Mediation Lawyers - Joliet, IL

Mediation is a technique used to resolve differences by obtaining agreements with the aid of a neutral third party, a mediator. The mediator’s only goal is helping the parties to reach an agreement on one or all of the outstanding issues brought before them. 

 

The benefit to mediation is that is that you and the other party can create a solution that works best for you and your family rather than having the Judge decide all issues. 
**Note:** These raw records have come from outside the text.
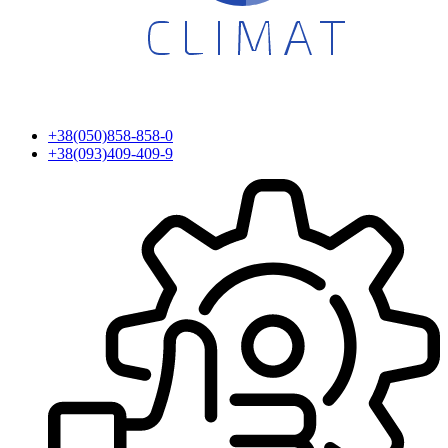
+38(050)858-858-0
+38(093)409-409-9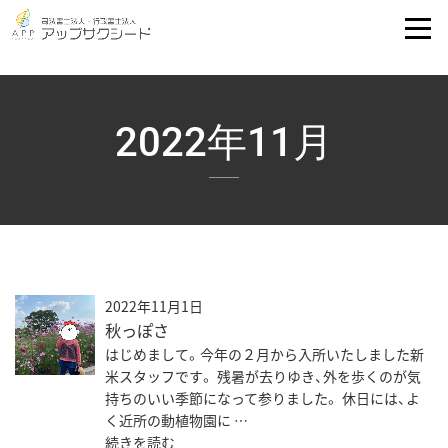
2022年11月
2022年11月1日
秋っぽさ
はじめまして。今年の２月から入所いたしました新
米スタッフです。 残暑が去りゆき、外を歩くのが気
持ちのいい季節になって参りました。 休日には、よ
く近所の動植物園に …
続きを読む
“Discourage litigation. Persuade your neighbors to compromise whenever you can. Point out to them how the normal winner is often a real loser - in fees, expenses and waste of time.”  Abraham Lincoln                           

NEUTRAL THIRD PARTY

Mediation is a technique to resolve differences by agreement with the aid of a neutral third party:  a mediator. The mediator’s only goal is helping the parties to reach agreement on one or all of the outstanding issues brought before her. An attorney-mediator has training in both the legal practicalities as well as problem solving skills.

 

COST & TIME SAVINGS

A divorce or post-decree case can be the most expensive argument you have ever had.  The monetary loss includes two sets of legal fees, lost income due to court appearances, and, in the case of a divorce, a division of marital property that had formerly felt like “yours”. The cost to your children can be exorbitant:  loss of time with their parents and loss of family funds for their needs. 

 

Mediation can save substantial time and money. In the best case scenario, three hours of mediation can save tens of thousands of dollars compared to a heated custody battle. Even when only partial agreement is reached in mediation, the savings are important.

 

LEARNING TO AGREE

As you can guess from “war stories” told by friends, a divorce does not end the interaction between you and your child’s other parent. Learning to compromise in parenting decisions is an important skill which you will need in the future years you will be co-parenting.

 

CONFIDENTIAL

Your attorney-mediator is obligated to report certain information to appropriate agencies in the case of suspected abuse, neglect or imminent harm. Otherwise, your attorney-mediator is not allowed to communicate to the representing attorneys or the judge as to any matters discussed in the mediation process. At the end of the mediation, your attorney-mediator will report to your Judge only as to whether an agreement, either parental or whole, has been reached.

 

GOOD FAITH ATTEMPT TO REACH AGREEMENT

It is imperative you approach the mediation process with an open mind.  The more you have decided there is only one “right” solution, the less likely you will recognize a different and better solution. To obtain the best benefit from the informal, confidential and neutral mediation sessions, each party must be prepare to meet in good faith with the intention to settle matters if possible.                               

 

The small buss-eye above represents the combined interests of the father, mother and children: a place where love for our children influences our decisions regarding the other parent. A common conflict arises when Dad needs time with the children and Mom needs time with the children but the children need to continue their soccer lessons and playtime with their friends. Mediation attempts to help parents create a plan that “win-win-wins” the best possible outcome for each parent and the children.

 

Your mediator will continually remind you that there are decisions to be made for your children that require each of you to lose something. 

 

IMPEDIMENTS TO MEDIATION

A mediator is trained to intercept the subtle and/or overt ways in which one spouse has gained past control over the other spouse. In some cases, the mediator will decline to proceed with the process if he feels the power imbalance is detrimental to negotiations. 

 

A similar problem arises where one spouse is incapable of cooperating as a result of his/her impaired abilities. That issue usually arises in the context of substance abuse. If the mediator feels a participant is impaired the mediator will decline to continue mediation.